Ne sommes-nous en train d'oublier la valeur inestimable du système de solidarité et de sécurité sociale qui nous entoure ? N'assistons-nous pas à un perte de mémoire collective sur les luttes passées et acharnées qui ont conduit à ces acquis sociaux ? Notre Etat Providence ne risque t'il pas d'être démantelé dans l'indifférence générale ?
A travers une superbe fable humaniste, l'infatigable Ken Loach soulève ces questions fondamentales dans un contexte où les récentes politiques d'austérité ont profondément fragilisé les mécanismes de sécurité sociale de nos sociétés occidentales. Or, ce n'est que lorsque nous sommes privés de nos libertés et de nos droits que nous prenons conscience, tardivement, de l'importance cruciale de l'Etat Providence. Tel semble être le cas au Royaume-Uni, où l'orthodoxie budgétaire a accéléré la privatisation d'une partie du service public de l'emploi. Tel est le cas en Espagne, au Portugal ou en Grèce où le respect de la règle sacrée d'un déficit inférieur à 3% du PIB a conduit à des réductions budgétaires inégalées. Tel pourrait être le cas en France si nous continuons de croire que la seule cause de nos problème réside dans le fait que nous payons trop d'impôts.

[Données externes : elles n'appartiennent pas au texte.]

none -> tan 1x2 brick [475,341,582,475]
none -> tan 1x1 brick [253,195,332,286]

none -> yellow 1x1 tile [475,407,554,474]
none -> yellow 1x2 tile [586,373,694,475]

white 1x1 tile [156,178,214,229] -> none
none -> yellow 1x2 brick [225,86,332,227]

Cette solidarité collective a un coût, indéniablement. En France, les dépenses de la sécurité sociale représentent 33% de notre PIB. Est-ce trop selon vous ? Moi, Daniel Blake nous démontre que l'absence de solidarité publique a un coût encore plus grand : une destruction lente, douloureuse et impitoyable de millions de personnes que les aléas de la vie - la maladie, une crise économique - les conduisent à perdre leur emploi. L'absence d'Etat Providence c'est ce que nous montre Ken Loach : une société dans laquelle le service public devient une activité lucrative impersonnelle, une société dans laquelle seule subsiste une fragile entraide citoyenne, une société dans laquelle les souffrances personnelles sont muselées.

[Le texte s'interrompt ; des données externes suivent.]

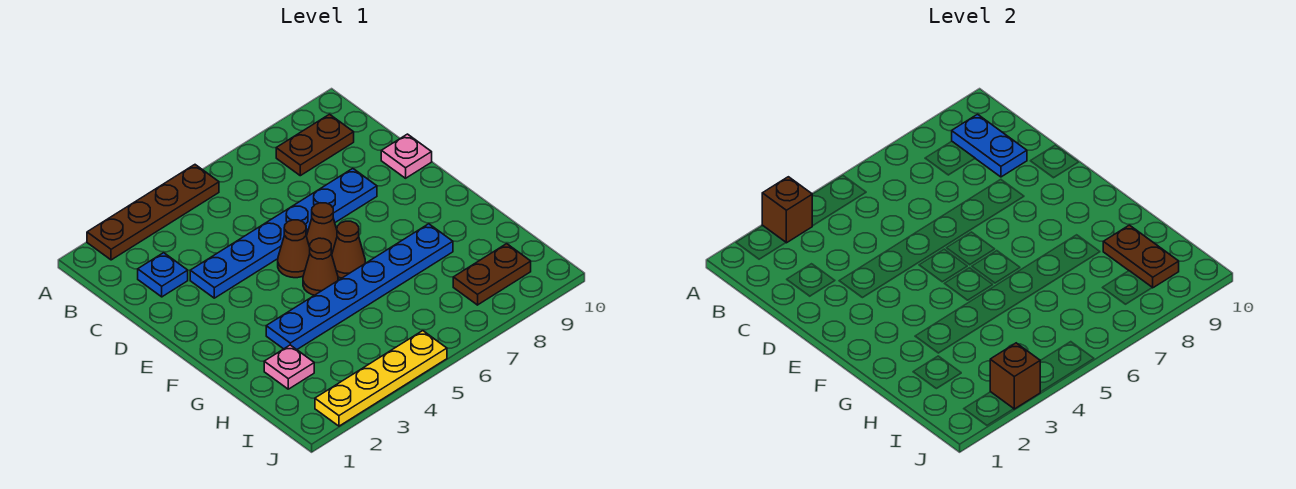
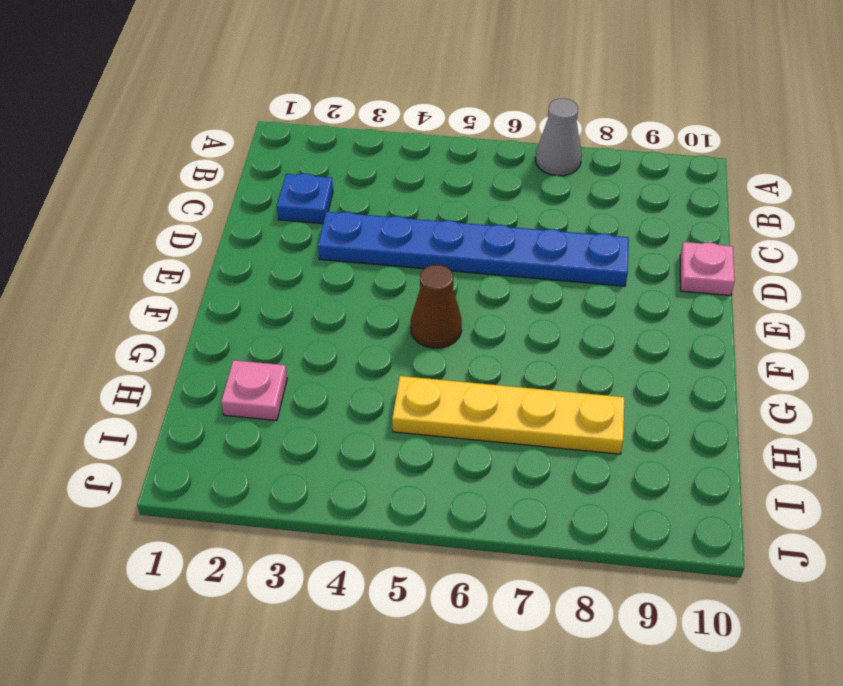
grey 1x1 cone [535,98,582,176] -> none
yellow 1x4 plate [392,376,624,454] -> yellow 1x4 plate moved to [315,331,447,426]
none -> brown 1x4 plate [87,165,219,260]
none -> brown 1x2 plate [276,114,354,176]
none -> brown 1x1 cone [278,220,310,278]

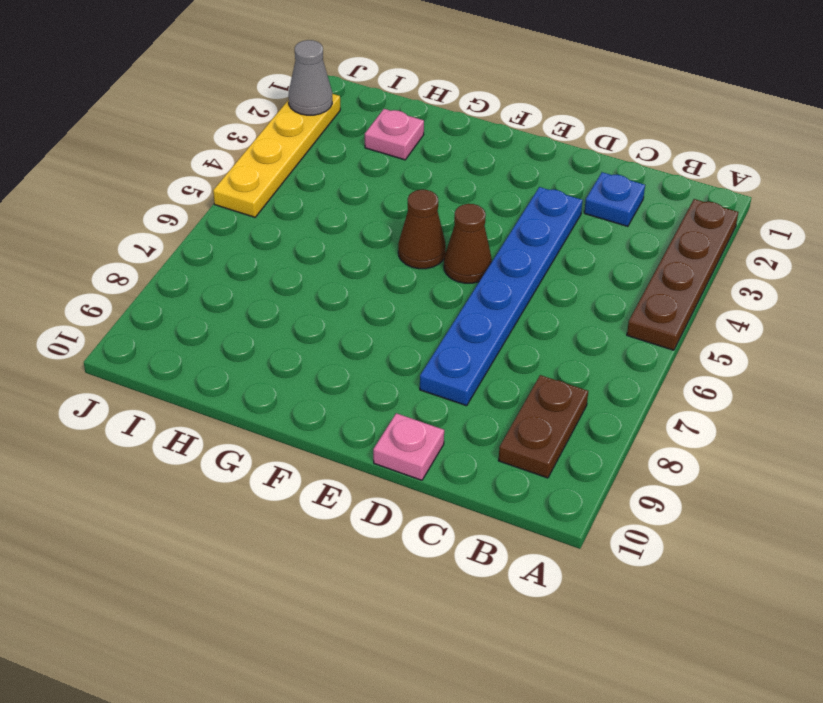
grey 1x1 cone [289,40,332,115] -> none
none -> brown 1x1 cone [306,203,337,254]
none -> brown 1x1 cone [332,221,365,278]
none -> blue 1x6 plate [266,224,453,349]

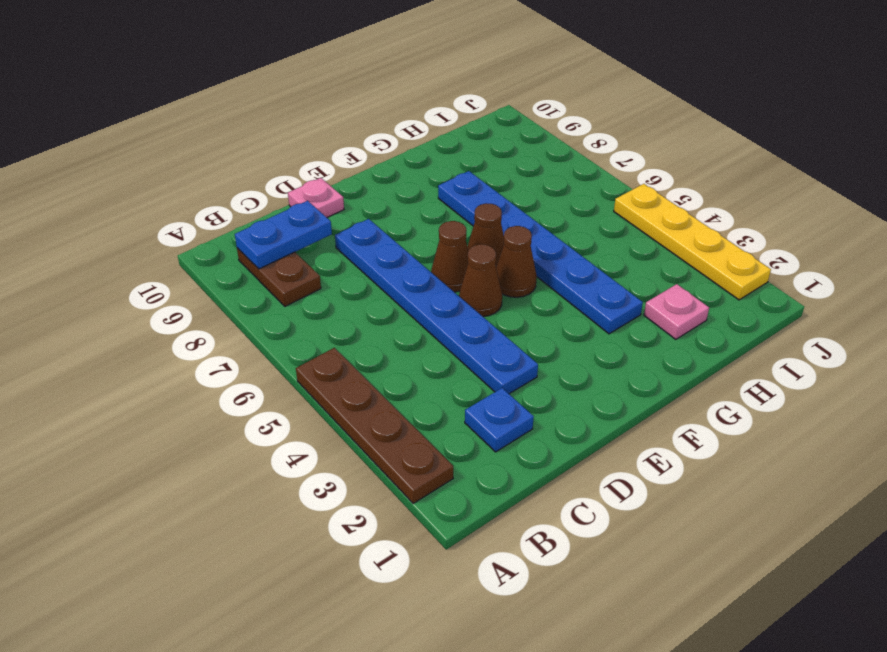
none -> brown 1x2 plate [453,244,531,305]
none -> brown 1x1 brick [762,177,812,243]
none -> brown 1x2 plate [1103,225,1179,288]

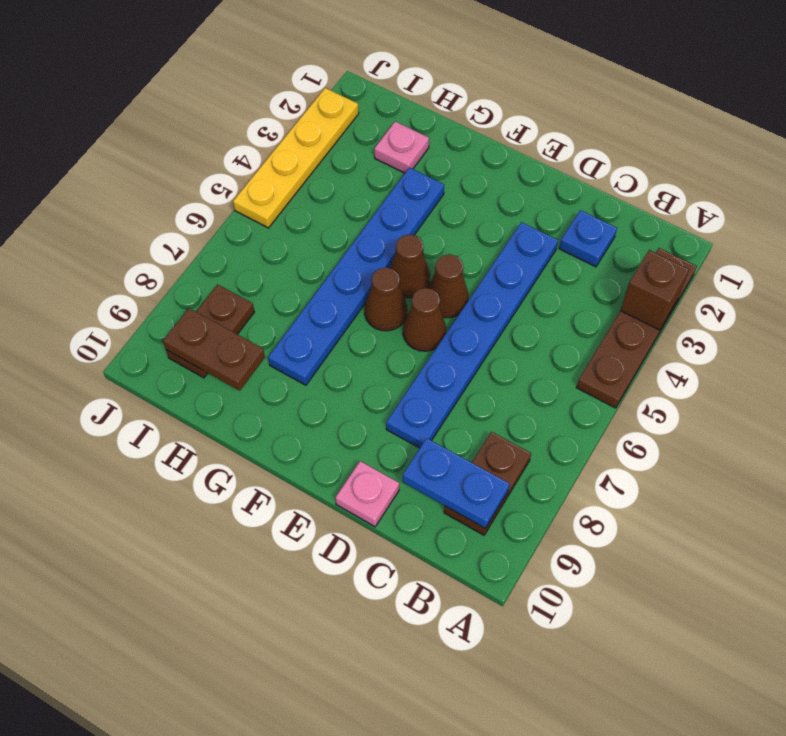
none -> brown 1x1 brick [990,343,1040,409]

Malheureusement, face à ce replis inexorable de l'Etat, la réaction la plus commune ne semble pas être celle de Daniel Blake, celle de la lutte optimiste et de la générosité sans limite. Bien au contraire ... Partout, les partis populistes florissent, le replis sur soi s'accentue, la faute est rejetée sur les étrangers et l'altérité, la confiance en notre système politique s'évapore. La victoire du camp du Brexit, le succès de Donald Trump, la montée du Front National sont autant d'indicateurs éminemment inquiétants de cette tendance. Les inquiétudes citoyennes face à la crise économique, la mondialisation et la perte de repères sont exploitées jusqu'à présent avec succès par des mouvements dont le seul but est d'accéder au pouvoir, ni plus ni moins.
Face à ce constat bien sombre, le film de Ken Loach est un cri de révolte salutaire, un coup de gueule implacable. Mais voilà une critique bien trop politique me direz vous, qui manque cruellement d'analyse filmique. Mais le cinéma c'est également çà : une fenêtre ouverte sur notre monde, un regard libre sur notre réalité. Moi, Daniel Blake nous dévoile l'histoire de ces personnes que nous croisons indifféremment tous les jours, sans nous soucier de leur réalité. Moi, Daniel Blake nous expose, au delà des clichés manichéens, les injustices sociales qui se jouent sous nos yeux endormis.